The Economic Recovery Committee (ERC) has recommended an extended stay visa program for anyone wanting to work or study from The Bahamas for one year and the Cabinet has approved it, a statement from the ERC revealed.
The country has been waiting on final recommendations by the ERC and the statement noted that a complete list will be available next month.
According to a statement, the extended stay visas are a “remodeling” of the existing annual residence regime. Like several other countries hoping to take advantage of remote working protocols caused by COVID-19, the ERC’s recommendation allows those who come in under the visa to carry on their remote company operations and not engage in local work.
It also targets university students, which the statement contended is not highlighted in similar initiatives.
Co-chair of the ERC Kenwood Kerr said the ERC simply decided to expand on the country’s annual residency program in order to take advantage of the unique situation the world finds itself in because of the global pandemic.
“The Bahamas has had an annual residency program for some time.
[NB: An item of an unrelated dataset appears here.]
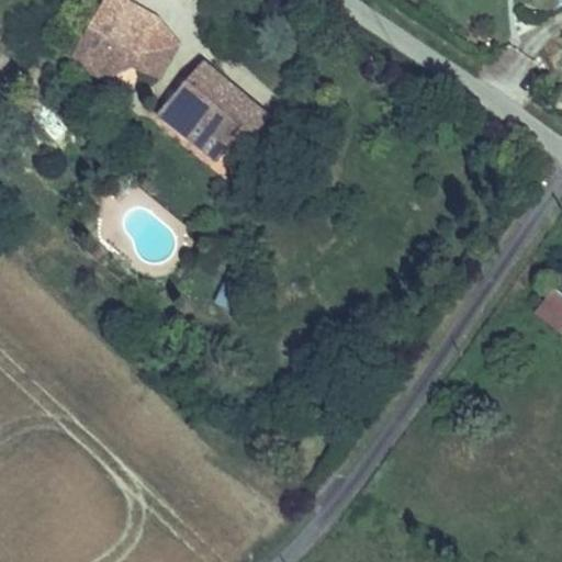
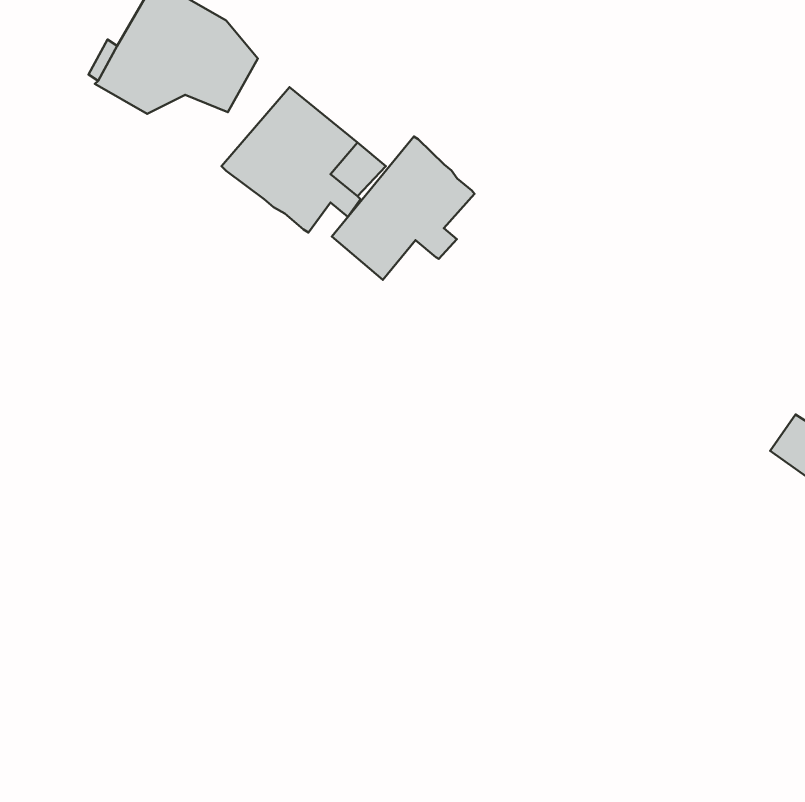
building: none -> [332,137,475,280]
However, given the move to remote work and study from home protocols in response to COVID-19, the ERC saw an opportunity to recast the program and to expand it to accommodate university students whose schools will be offering remote learning for the upcoming academic year,” said Kerr.
The statement further noted: “Successful applicants will have to demonstrate financial means to support themselves while in The Bahamas.”
According to the statement, the program will be rolled out when the country reopens to international commercial traffic.
“If we get to 1,000 successful applicants and they spend $30,000 on average within the economy on rent, food and entertainment, that is equal to a much needed $30 million injection into the economy,” said Kerr.
“Moreover, our marketing will showcase our Family Islands, where the potential impact on those smaller island economies will be even more pronounced.”
Co-chair of the ERC and Acting Financial Secretary Marlon Johnson said the ERC’s first set of recommendations were relayed by Prime Minister Dr. Hubert Minnis during the budget exercise in June.
“In addition to the visa initiative, the ERC will be providing recommendations to the government regarding the next phase of the reopening of the economy,” Johnson said.
“It will also submit an interim report by the Orange Economy Subcommittee, with recommendations on how the government can boost the viability of the creative and cultural arts as a direct contributor to the economy.
“We recognize that people are anxious and eager to see the final recommendations of the ERC. We want to let the public know that the ERC and its sub-committees are hard at work, gaining feedback as broadly and as comprehensively as possible. We remain confident that the ERC’s final report and recommendations will represent well-considered positions that will be able to contribute significantly to the government’s plans for robust and sustainable economic growth.”